La Marcha de la Sal: El Símbolo de Resistencia que Cambió la Historia de la India

El 5 de abril de 1930, Mahatma Gandhi culminó la emblemática Marcha de la Sal en Dandi, India. Este acto de resistencia pacífica, que comenzó el 12 de marzo del mismo año, marcó un punto decisivo en el movimiento de independencia de la India, desafiando el dominio británico y demostrando el poder transformador de la desobediencia civil.

La Marcha de la Sal: El Símbolo de Resistencia que Cambió la Historia de la India

La Marcha de la Sal fue una protesta contra el injusto impuesto sobre la sal impuesto por el gobierno británico en la India, que monopolizaba su producción y venta. Aunque la sal es un recurso esencial y abundante, los británicos obligaban a los indios a comprarla exclusivamente de sus fábricas, gravándola con altos impuestos. Gandhi identificó esta política como una oportunidad para movilizar a los indios contra el colonialismo.

El 12 de marzo de 1930, Gandhi comenzó la marcha desde su ashram en Sabarmati, acompañado por 78 seguidores. A lo largo de los 24 días de recorrido, la marcha se convirtió en un fenómeno masivo, atrayendo a miles de personas que se unieron en solidaridad. Finalmente, el 5 de abril, Gandhi llegó a Dandi, donde realizó el acto simbólico de recoger sal de la costa, desafiando abiertamente la ley británica.

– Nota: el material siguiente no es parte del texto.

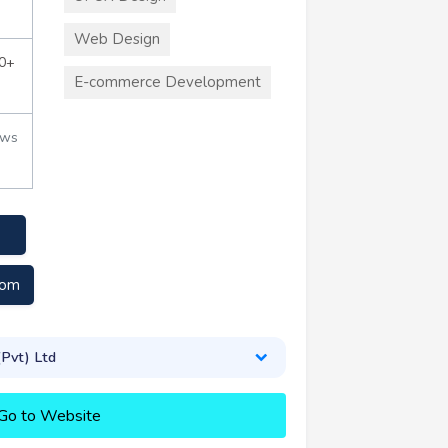
Web Design
0+
E-commerce Development
ews
com
(Pvt) Ltd
Go to Website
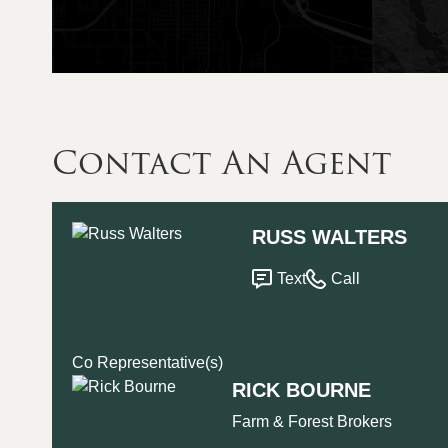
Contact An Agent
RUSS WALTERS
Text
Call
Co Representative(s)
RICK BOURNE
Farm & Forest Brokers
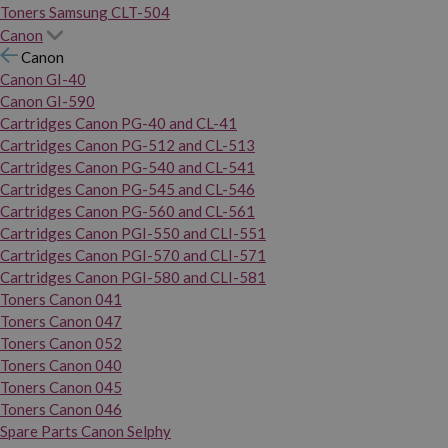
Toners Samsung CLT-504
Canon
Canon
Canon GI-40
Canon GI-590
Cartridges Canon PG-40 and CL-41
Cartridges Canon PG-512 and CL-513
Cartridges Canon PG-540 and CL-541
Cartridges Canon PG-545 and CL-546
Cartridges Canon PG-560 and CL-561
Cartridges Canon PGI-550 and CLI-551
Cartridges Canon PGI-570 and CLI-571
Cartridges Canon PGI-580 and CLI-581
Toners Canon 041
Toners Canon 047
Toners Canon 052
Toners Canon 040
Toners Canon 045
Toners Canon 046
Spare Parts Canon Selphy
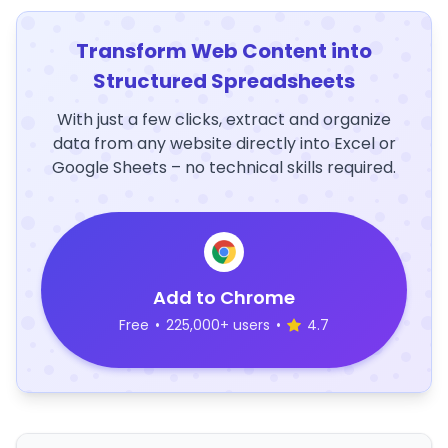
Transform Web Content into
Structured Spreadsheets
With just a few clicks, extract and organize
data from any website directly into Excel or
Google Sheets – no technical skills required.
Add to Chrome
Free
•
225,000+ users
•
4.7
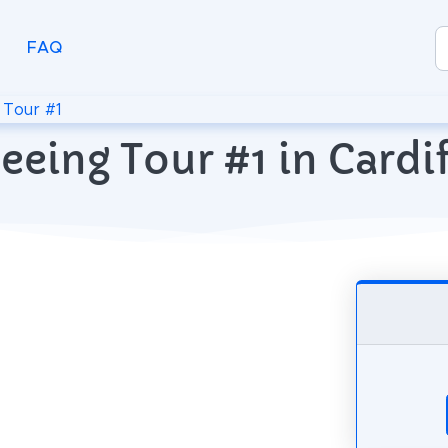
FAQ
>
Tour #1
eeing Tour #1 in Card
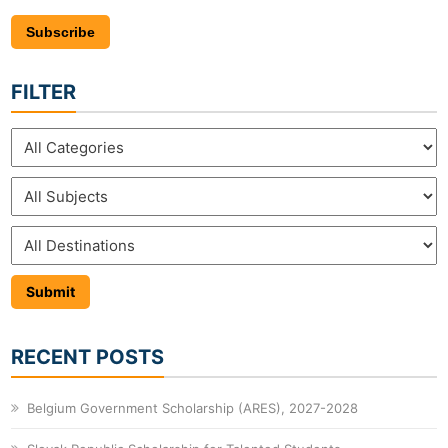
Subscribe
FILTER
RECENT POSTS
Belgium Government Scholarship (ARES), 2027-2028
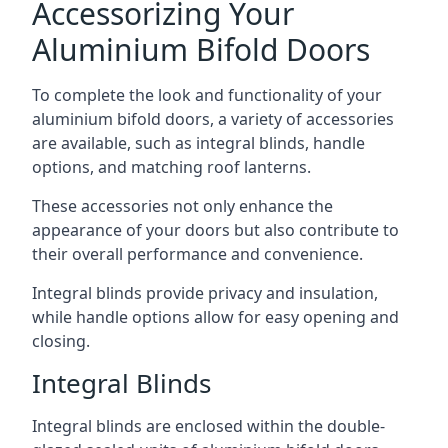
Accessorizing Your
Aluminium Bifold Doors
To complete the look and functionality of your
aluminium bifold doors, a variety of accessories
are available, such as integral blinds, handle
options, and matching roof lanterns.
These accessories not only enhance the
appearance of your doors but also contribute to
their overall performance and convenience.
Integral blinds provide privacy and insulation,
while handle options allow for easy opening and
closing.
Integral Blinds
Integral blinds are enclosed within the double-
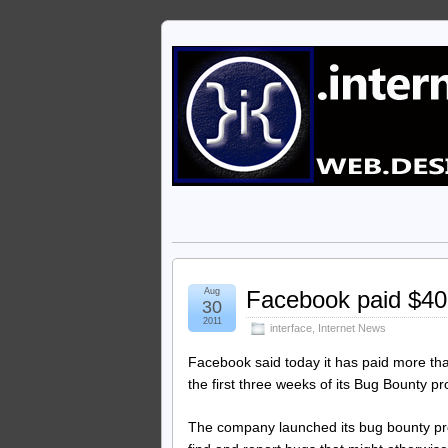
Aug
Facebook paid $40,
30
2011
interface
,
Internet News
Facebook said today it has paid more th
the first three weeks of its Bug Bounty p
The company launched its bug bounty pr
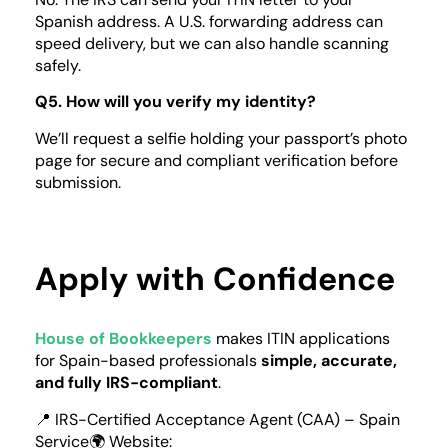
Spanish address. A U.S. forwarding address can
speed delivery, but we can also handle scanning
safely.
Q5. How will you verify my identity?
We’ll request a selfie holding your passport’s photo
page for secure and compliant verification before
submission.
Apply with Confidence
House of Bookkeepers
makes ITIN applications
for Spain-based professionals
simple, accurate,
and fully IRS-compliant
.
📍 IRS-Certified Acceptance Agent (CAA) – Spain
Service🌍 Website:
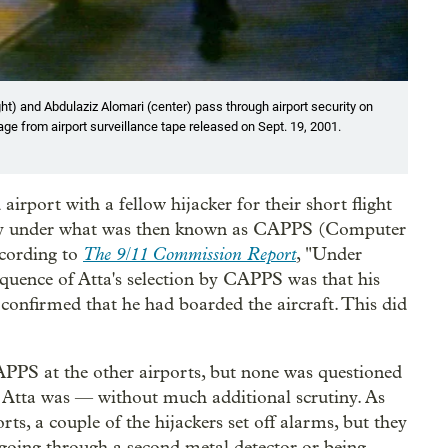
ht) and Abdulaziz Alomari (center) pass through airport security on
mage from airport surveillance tape released on Sept. 19, 2001.
port with a fellow hijacker for their short flight
utiny under what was then known as CAPPS (Computer
The 9/11 Commission Report
ccording to
, "Under
sequence of Atta's selection by CAPPS was that his
 confirmed that he had boarded the aircraft. This did
CAPPS at the other airports, but none was questioned
 Atta was — without much additional scrutiny. As
rts, a couple of the hijackers set off alarms, but they
 going through a second metal detector or being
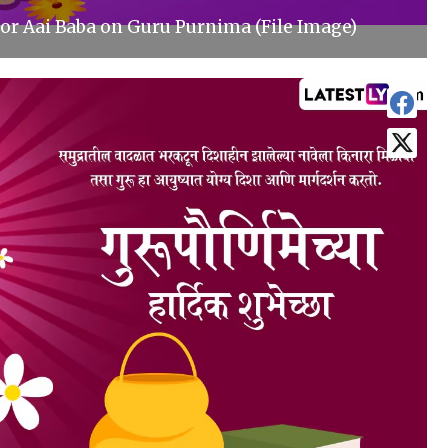
or Aai Baba on Guru Purnima (File Image)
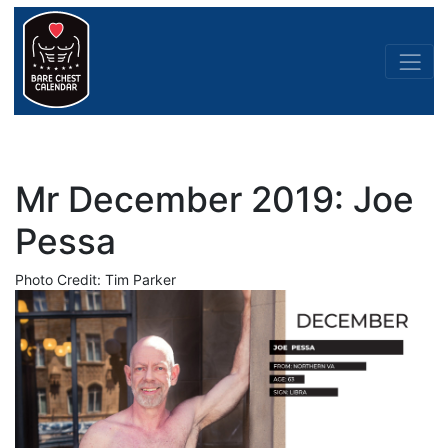
Mr December 2019: Joe
Pessa
Photo Credit: Tim Parker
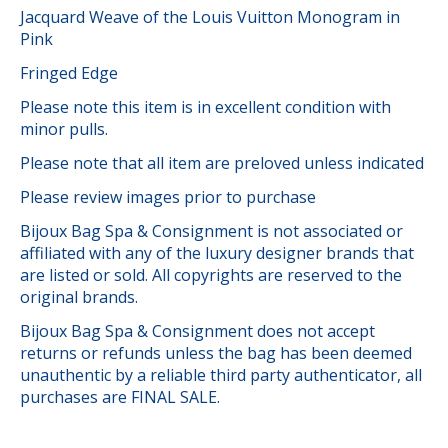
Jacquard Weave of the Louis Vuitton Monogram in
Pink
Fringed Edge
Please note this item is in excellent condition with
minor pulls.
Please note that all item are preloved unless indicated
Please review images prior to purchase
Bijoux Bag Spa & Consignment is not associated or
affiliated with any of the luxury designer brands that
are listed or sold. All copyrights are reserved to the
original brands.
Bijoux Bag Spa & Consignment does not accept
returns or refunds unless the bag has been deemed
unauthentic by a reliable third party authenticator, all
purchases are FINAL SALE.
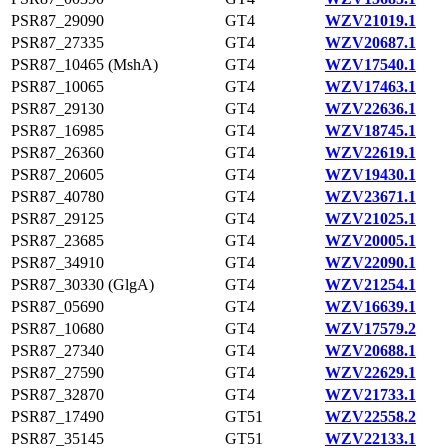
PSR87_29090
GT4
WZV21019.1
PSR87_27335
GT4
WZV20687.1
PSR87_10465 (MshA)
GT4
WZV17540.1
PSR87_10065
GT4
WZV17463.1
PSR87_29130
GT4
WZV22636.1
PSR87_16985
GT4
WZV18745.1
PSR87_26360
GT4
WZV22619.1
PSR87_20605
GT4
WZV19430.1
PSR87_40780
GT4
WZV23671.1
PSR87_29125
GT4
WZV21025.1
PSR87_23685
GT4
WZV20005.1
PSR87_34910
GT4
WZV22090.1
PSR87_30330 (GlgA)
GT4
WZV21254.1
PSR87_05690
GT4
WZV16639.1
PSR87_10680
GT4
WZV17579.2
PSR87_27340
GT4
WZV20688.1
PSR87_27590
GT4
WZV22629.1
PSR87_32870
GT4
WZV21733.1
PSR87_17490
GT51
WZV22558.2
PSR87_35145
GT51
WZV22133.1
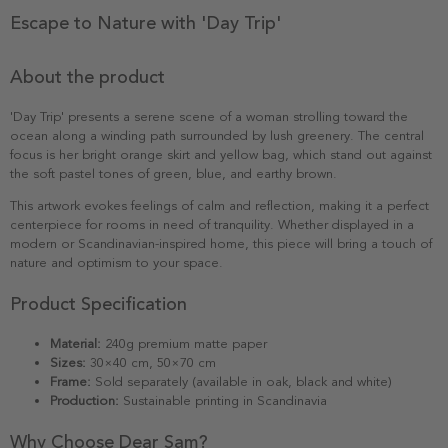
Escape to Nature with 'Day Trip'
About the product
'Day Trip' presents a serene scene of a woman strolling toward the
ocean along a winding path surrounded by lush greenery. The central
focus is her bright orange skirt and yellow bag, which stand out against
the soft pastel tones of green, blue, and earthy brown.
This artwork evokes feelings of calm and reflection, making it a perfect
centerpiece for rooms in need of tranquility. Whether displayed in a
modern or Scandinavian-inspired home, this piece will bring a touch of
nature and optimism to your space.
Product Specification
Material:
240g premium matte paper
Sizes:
30×40 cm, 50×70 cm
Frame:
Sold separately (available in oak, black and white)
Production:
Sustainable printing in Scandinavia
Why Choose Dear Sam?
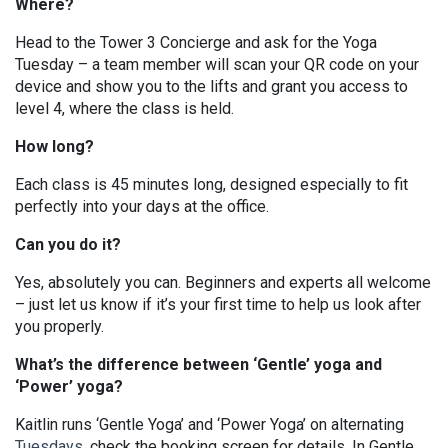
Where?
Head to the Tower 3 Concierge and ask for the Yoga
Tuesday – a team member will scan your QR code on your
device and show you to the lifts and grant you access to
level 4, where the class is held.
How long?
Each class is 45 minutes long, designed especially to fit
perfectly into your days at the office.
Can you do it?
Yes, absolutely you can. Beginners and experts all welcome
– just let us know if it’s your first time to help us look after
you properly.
What’s the difference between ‘Gentle’ yoga and
‘Power’ yoga?
Kaitlin runs ‘Gentle Yoga’ and ‘Power Yoga’ on alternating
Tuesdays
, check the booking screen for details. In Gentle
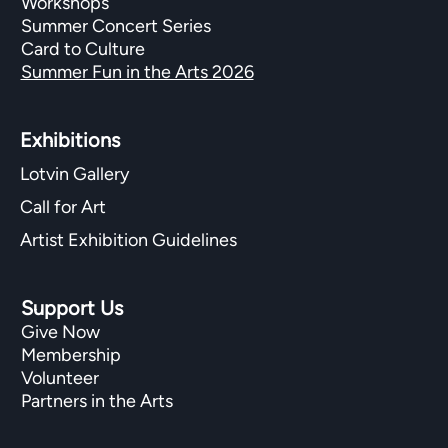
Workshops
Summer Concert Series
Card to Culture
Summer Fun in the Arts 2026
Exhibitions​
Lotvin Gallery
Call for Art
Artist Exhibition Guidelines
Support Us
Give Now
Membership
Volunteer
Partners in the Arts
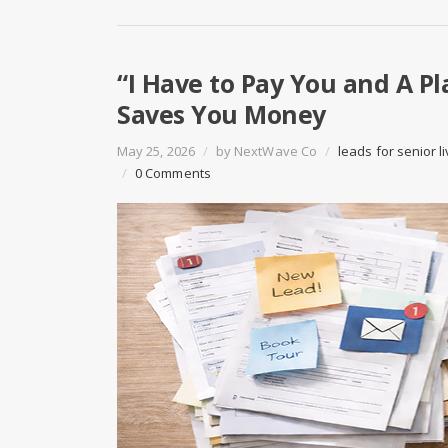
“I Have to Pay You and A P
Saves You Money
May 25, 2026
/
by
NextWave Co
/
leads for senior li
/
0 Comments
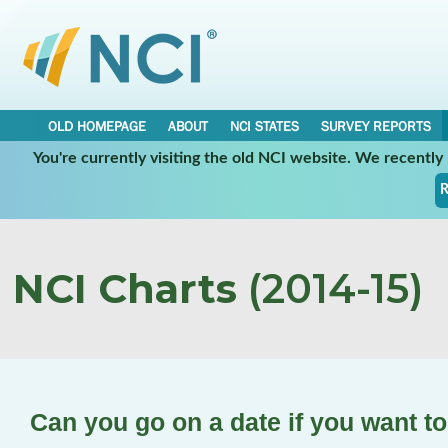
OLD HOMEPAGE
ABOUT
NCI STATES
SURVEY REPORTS
You're currently visiting the old NCI website. We recentl
R
NCI Charts
(2014-15)
Can you go on a date if you want t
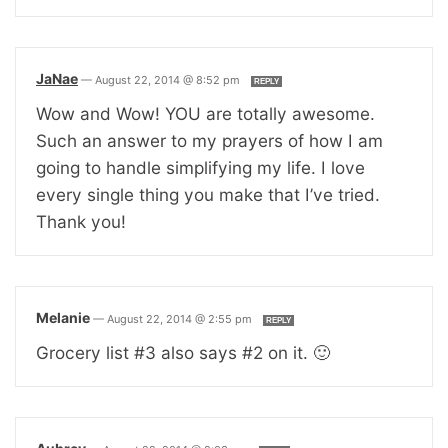
JaNae
—
August 22, 2014 @ 8:52 pm
REPLY
Wow and Wow! YOU are totally awesome.
Such an answer to my prayers of how I am
going to handle simplifying my life. I love
every single thing you make that I’ve tried.
Thank you!
Melanie
—
August 22, 2014 @ 2:55 pm
REPLY
Grocery list #3 also says #2 on it. 🙂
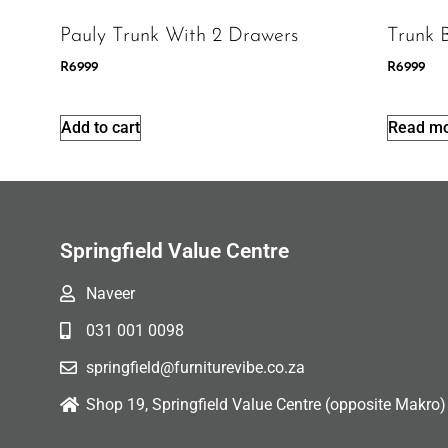
Pauly Trunk With 2 Drawers
Trunk 
R
6999
R
6999
Add to cart
Read m
Springfield Value Centre
Naveer
031 001 0098
springfield@furniturevibe.co.za
Shop 19, Springfield Value Centre (opposite Makro)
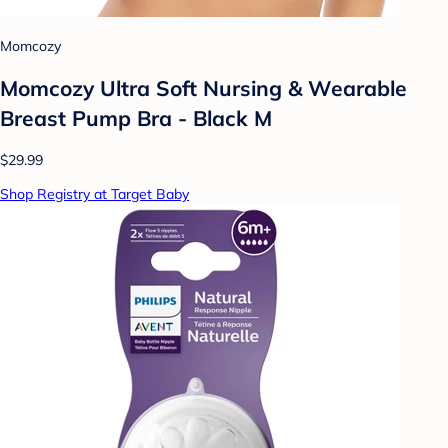
Momcozy
Momcozy Ultra Soft Nursing & Wearable
Breast Pump Bra - Black M
$29.99
Shop Registry at Target Baby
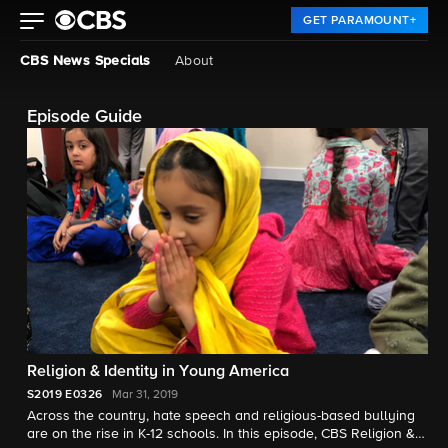
GET PARAMOUNT+
CBS News Specials
About
Episode Guide
Religion & Identity in Young America
S2019
E0326
Mar 31, 2019
Across the country, hate speech and religious-based bullying
are on the rise in K-12 schools. In this episode, CBS Religion &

Este gesto simple tuvo un impacto profundo. Inspiró a miles de indios a replicar el acto, produciendo sal de manera ilegal y organizando manifestaciones en todo el país. La resistencia pacífica desestabilizó el monopolio británico y mostró al mundo la fuerza del movimiento independentista indio. Además, consolidó la reputación de Gandhi como líder de resistencia no violenta.

La Marcha de la Sal no solo fue un hito en la lucha por la independencia de la India, sino también un símbolo universal de la lucha contra la opresión. Su estrategia de desobediencia civil influyó en movimientos sociales y políticos en todo el mundo, desde el movimiento por los derechos civiles en Estados Unidos liderado por Martin Luther King Jr., hasta protestas pacíficas en Sudáfrica.

Hoy, la Marcha de la Sal es recordada como un ejemplo eterno de cómo la resistencia pacífica puede desafiar incluso las estructuras más opresivas y movilizar a las personas hacia un cambio significativo.